### Provided data:
▶

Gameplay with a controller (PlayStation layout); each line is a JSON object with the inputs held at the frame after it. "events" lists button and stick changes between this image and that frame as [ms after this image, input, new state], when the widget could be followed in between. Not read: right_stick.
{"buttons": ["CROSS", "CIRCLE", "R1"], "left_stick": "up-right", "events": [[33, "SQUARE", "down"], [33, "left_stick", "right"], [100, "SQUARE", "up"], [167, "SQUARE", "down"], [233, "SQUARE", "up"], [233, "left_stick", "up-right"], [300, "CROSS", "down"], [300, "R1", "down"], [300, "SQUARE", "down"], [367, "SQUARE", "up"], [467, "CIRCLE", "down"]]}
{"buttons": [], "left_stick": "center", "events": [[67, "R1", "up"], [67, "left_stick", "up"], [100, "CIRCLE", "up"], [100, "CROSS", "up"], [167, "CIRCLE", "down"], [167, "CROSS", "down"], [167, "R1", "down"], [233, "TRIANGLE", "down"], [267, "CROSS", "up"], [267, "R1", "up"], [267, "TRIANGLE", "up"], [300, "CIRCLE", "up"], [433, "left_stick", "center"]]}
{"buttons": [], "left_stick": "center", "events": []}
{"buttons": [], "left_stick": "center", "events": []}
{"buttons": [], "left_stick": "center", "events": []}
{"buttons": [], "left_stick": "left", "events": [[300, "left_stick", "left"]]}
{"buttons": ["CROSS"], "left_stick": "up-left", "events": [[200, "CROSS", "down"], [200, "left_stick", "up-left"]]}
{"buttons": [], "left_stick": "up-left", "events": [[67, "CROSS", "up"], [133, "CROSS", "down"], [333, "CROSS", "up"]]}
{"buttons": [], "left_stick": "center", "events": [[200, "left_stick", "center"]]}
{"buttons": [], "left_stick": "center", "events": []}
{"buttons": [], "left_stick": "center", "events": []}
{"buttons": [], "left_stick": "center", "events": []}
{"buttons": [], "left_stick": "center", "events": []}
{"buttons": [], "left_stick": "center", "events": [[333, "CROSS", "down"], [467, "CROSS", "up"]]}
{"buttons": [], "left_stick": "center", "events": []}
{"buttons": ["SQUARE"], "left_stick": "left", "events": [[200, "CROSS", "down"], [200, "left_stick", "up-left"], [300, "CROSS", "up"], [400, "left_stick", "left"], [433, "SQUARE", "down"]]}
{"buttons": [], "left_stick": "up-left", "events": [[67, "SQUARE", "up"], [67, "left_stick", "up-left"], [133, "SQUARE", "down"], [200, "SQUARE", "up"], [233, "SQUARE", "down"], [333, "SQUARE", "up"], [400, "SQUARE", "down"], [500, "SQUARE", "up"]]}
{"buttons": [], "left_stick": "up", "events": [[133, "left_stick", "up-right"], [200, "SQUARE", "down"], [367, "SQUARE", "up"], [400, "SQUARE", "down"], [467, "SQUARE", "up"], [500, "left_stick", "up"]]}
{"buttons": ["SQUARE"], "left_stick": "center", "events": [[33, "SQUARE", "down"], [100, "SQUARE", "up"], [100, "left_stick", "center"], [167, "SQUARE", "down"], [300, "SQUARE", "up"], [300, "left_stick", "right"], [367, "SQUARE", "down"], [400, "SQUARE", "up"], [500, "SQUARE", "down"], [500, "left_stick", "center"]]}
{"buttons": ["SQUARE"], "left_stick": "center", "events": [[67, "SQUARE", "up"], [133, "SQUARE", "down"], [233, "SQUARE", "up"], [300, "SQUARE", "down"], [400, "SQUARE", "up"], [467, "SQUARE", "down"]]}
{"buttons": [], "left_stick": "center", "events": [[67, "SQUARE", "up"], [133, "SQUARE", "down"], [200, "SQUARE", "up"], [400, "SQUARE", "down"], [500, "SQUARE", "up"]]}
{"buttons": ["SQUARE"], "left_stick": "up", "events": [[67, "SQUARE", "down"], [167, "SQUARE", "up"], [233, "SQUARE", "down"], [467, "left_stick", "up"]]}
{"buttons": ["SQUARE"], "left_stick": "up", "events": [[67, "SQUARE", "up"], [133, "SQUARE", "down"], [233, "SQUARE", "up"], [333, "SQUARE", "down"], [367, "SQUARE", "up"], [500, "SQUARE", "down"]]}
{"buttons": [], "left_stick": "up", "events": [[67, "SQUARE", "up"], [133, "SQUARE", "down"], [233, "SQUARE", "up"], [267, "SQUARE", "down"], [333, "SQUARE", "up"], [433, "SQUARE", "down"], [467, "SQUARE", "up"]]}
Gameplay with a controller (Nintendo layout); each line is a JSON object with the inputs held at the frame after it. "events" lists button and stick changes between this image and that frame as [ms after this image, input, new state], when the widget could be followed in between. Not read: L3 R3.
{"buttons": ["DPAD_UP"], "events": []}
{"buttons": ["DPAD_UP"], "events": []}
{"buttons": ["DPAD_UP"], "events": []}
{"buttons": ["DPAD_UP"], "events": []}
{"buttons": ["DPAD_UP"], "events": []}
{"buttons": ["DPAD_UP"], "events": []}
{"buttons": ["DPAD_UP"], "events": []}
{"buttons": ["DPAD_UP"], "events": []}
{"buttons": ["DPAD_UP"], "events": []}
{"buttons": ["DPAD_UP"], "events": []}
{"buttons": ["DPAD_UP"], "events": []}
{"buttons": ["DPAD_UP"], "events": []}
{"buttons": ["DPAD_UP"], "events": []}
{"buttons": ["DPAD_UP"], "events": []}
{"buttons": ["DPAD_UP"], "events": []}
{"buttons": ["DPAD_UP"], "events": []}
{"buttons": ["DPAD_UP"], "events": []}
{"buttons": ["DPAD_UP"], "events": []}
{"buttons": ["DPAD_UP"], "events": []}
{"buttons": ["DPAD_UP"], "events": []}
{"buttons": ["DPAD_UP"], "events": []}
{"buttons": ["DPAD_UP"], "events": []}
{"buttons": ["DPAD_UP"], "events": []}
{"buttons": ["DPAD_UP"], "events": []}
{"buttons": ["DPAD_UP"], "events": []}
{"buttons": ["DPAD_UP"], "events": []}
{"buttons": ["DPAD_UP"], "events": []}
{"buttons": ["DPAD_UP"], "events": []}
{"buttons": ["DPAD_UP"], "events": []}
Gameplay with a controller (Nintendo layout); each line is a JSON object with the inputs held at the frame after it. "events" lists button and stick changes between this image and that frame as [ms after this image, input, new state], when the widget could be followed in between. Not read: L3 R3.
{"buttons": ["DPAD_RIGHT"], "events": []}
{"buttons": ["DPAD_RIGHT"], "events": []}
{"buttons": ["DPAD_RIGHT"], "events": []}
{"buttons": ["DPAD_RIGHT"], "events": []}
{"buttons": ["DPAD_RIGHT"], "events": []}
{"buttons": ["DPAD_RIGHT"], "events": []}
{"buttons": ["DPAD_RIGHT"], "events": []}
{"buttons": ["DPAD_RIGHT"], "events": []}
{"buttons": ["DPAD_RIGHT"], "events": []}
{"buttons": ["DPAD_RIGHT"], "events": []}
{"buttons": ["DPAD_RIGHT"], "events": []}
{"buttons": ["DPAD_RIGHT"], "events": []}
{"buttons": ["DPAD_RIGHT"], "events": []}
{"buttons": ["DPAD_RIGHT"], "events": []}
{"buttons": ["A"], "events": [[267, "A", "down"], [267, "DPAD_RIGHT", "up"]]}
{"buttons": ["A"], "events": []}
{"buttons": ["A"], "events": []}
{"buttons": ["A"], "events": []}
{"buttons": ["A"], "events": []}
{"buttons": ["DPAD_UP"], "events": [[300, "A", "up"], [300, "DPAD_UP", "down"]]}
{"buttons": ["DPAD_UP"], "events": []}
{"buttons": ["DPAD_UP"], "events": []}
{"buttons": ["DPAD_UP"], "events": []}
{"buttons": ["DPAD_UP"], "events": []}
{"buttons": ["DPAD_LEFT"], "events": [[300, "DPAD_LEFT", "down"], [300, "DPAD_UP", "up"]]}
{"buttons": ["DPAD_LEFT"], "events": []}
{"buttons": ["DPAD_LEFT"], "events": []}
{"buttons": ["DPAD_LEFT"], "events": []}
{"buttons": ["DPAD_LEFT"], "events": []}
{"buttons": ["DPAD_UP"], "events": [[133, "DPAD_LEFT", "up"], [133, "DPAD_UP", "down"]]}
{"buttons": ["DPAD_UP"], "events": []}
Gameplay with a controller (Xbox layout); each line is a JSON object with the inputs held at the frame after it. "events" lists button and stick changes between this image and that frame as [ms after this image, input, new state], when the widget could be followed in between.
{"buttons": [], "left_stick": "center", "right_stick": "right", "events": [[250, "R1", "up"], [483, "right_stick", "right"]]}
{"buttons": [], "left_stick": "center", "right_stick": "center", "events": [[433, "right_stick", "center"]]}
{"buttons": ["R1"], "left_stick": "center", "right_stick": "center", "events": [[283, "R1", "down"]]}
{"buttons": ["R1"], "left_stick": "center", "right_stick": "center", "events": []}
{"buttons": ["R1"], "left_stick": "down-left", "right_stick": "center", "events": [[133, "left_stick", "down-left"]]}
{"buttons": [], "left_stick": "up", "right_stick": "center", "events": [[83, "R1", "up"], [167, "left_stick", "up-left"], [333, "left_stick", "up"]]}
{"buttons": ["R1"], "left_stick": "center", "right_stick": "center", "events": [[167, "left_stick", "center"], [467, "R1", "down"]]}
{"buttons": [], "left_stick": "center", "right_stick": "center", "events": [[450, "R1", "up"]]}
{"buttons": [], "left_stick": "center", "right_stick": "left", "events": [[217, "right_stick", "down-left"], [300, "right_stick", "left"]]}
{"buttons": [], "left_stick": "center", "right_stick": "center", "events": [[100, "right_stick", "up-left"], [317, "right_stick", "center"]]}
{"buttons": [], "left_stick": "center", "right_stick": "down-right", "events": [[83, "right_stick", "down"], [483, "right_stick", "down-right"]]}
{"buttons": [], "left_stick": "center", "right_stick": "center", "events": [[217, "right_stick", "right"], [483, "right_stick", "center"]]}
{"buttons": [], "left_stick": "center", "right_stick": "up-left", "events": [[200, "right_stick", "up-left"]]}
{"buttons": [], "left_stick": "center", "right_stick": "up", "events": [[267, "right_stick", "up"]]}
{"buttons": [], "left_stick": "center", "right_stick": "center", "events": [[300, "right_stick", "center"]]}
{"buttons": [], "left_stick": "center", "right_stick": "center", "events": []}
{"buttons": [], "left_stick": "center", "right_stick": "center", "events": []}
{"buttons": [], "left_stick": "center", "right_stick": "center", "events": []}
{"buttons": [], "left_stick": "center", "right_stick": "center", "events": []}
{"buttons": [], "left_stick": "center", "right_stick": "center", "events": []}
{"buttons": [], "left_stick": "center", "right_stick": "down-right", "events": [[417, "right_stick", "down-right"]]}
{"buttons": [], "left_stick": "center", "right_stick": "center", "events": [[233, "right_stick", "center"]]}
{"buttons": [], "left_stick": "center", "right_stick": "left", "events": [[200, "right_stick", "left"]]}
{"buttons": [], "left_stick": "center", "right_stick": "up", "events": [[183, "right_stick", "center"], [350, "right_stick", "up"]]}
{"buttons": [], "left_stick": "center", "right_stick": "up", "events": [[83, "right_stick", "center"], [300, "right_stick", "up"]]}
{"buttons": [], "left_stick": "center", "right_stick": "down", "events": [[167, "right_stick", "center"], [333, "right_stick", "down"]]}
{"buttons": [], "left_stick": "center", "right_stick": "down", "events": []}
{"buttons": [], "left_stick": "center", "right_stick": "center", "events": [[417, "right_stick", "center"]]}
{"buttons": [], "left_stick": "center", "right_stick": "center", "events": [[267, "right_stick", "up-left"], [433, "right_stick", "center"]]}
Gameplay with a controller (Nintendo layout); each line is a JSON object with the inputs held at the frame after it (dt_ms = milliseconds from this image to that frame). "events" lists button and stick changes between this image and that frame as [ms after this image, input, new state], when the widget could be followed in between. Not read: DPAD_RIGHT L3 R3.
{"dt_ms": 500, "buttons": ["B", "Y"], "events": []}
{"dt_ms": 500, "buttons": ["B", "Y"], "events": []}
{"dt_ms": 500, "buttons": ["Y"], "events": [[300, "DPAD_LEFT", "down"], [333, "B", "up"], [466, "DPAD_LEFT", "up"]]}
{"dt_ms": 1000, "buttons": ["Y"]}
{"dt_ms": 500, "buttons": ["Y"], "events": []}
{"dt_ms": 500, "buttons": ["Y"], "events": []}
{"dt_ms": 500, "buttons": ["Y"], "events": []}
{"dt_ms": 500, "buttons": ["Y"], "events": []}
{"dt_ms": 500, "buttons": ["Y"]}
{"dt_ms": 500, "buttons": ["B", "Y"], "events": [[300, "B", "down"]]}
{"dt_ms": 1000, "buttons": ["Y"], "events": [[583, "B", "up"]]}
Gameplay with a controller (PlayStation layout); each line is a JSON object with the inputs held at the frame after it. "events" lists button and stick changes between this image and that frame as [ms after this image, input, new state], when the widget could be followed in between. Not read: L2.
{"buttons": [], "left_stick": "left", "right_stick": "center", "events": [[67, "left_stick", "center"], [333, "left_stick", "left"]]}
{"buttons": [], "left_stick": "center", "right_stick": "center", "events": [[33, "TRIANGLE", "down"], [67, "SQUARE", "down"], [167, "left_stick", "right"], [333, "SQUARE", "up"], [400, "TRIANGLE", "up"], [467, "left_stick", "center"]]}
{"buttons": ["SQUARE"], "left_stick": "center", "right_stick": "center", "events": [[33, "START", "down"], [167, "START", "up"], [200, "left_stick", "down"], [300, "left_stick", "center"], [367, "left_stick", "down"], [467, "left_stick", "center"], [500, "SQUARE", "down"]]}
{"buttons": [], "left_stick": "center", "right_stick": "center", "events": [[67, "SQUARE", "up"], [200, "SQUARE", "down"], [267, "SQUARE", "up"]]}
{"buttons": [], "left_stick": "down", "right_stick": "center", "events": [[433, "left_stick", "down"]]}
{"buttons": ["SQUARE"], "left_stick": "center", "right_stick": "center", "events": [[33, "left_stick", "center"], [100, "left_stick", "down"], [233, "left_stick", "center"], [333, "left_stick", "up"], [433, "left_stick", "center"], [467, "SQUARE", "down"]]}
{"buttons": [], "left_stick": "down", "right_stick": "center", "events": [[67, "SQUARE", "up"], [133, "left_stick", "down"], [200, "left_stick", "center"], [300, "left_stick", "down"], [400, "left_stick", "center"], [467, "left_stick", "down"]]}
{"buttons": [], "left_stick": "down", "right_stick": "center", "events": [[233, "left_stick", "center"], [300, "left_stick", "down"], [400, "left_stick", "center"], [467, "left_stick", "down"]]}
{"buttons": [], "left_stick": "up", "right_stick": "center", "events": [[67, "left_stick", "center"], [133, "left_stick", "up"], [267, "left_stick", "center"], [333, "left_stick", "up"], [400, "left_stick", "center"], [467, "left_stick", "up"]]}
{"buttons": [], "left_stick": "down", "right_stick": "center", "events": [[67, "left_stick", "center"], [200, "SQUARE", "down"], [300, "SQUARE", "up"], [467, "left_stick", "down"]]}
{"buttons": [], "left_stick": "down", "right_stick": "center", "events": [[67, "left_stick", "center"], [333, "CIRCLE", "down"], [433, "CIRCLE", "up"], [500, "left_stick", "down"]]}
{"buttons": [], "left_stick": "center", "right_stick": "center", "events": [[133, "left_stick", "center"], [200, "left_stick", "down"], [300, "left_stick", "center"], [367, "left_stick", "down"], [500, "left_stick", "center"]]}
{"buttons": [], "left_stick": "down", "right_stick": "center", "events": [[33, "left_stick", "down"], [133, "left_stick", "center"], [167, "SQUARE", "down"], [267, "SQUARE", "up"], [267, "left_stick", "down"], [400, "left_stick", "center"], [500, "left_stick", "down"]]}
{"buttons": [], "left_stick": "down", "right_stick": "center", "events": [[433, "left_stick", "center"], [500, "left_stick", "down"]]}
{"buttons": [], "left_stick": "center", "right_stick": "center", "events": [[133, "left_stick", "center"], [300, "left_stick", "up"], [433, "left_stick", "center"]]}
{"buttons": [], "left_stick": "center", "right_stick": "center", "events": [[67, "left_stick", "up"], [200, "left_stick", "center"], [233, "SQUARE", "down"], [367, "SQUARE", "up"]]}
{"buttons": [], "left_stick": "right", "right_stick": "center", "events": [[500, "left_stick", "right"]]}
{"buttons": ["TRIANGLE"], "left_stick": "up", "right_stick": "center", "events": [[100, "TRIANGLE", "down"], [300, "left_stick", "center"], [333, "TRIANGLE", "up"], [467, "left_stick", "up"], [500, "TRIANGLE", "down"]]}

◀

### What to work on:
Report every line containing the word "PlayStation" from the listing above.

### Output of the task:
Gameplay with a controller (PlayStation layout); each line is a JSON object with the inputs held at the frame after it. "events" lists button and stick changes between this image and that frame as [ms after this image, input, new state], when the widget could be followed in between. Not read: right_stick.
Gameplay with a controller (PlayStation layout); each line is a JSON object with the inputs held at the frame after it. "events" lists button and stick changes between this image and that frame as [ms after this image, input, new state], when the widget could be followed in between. Not read: L2.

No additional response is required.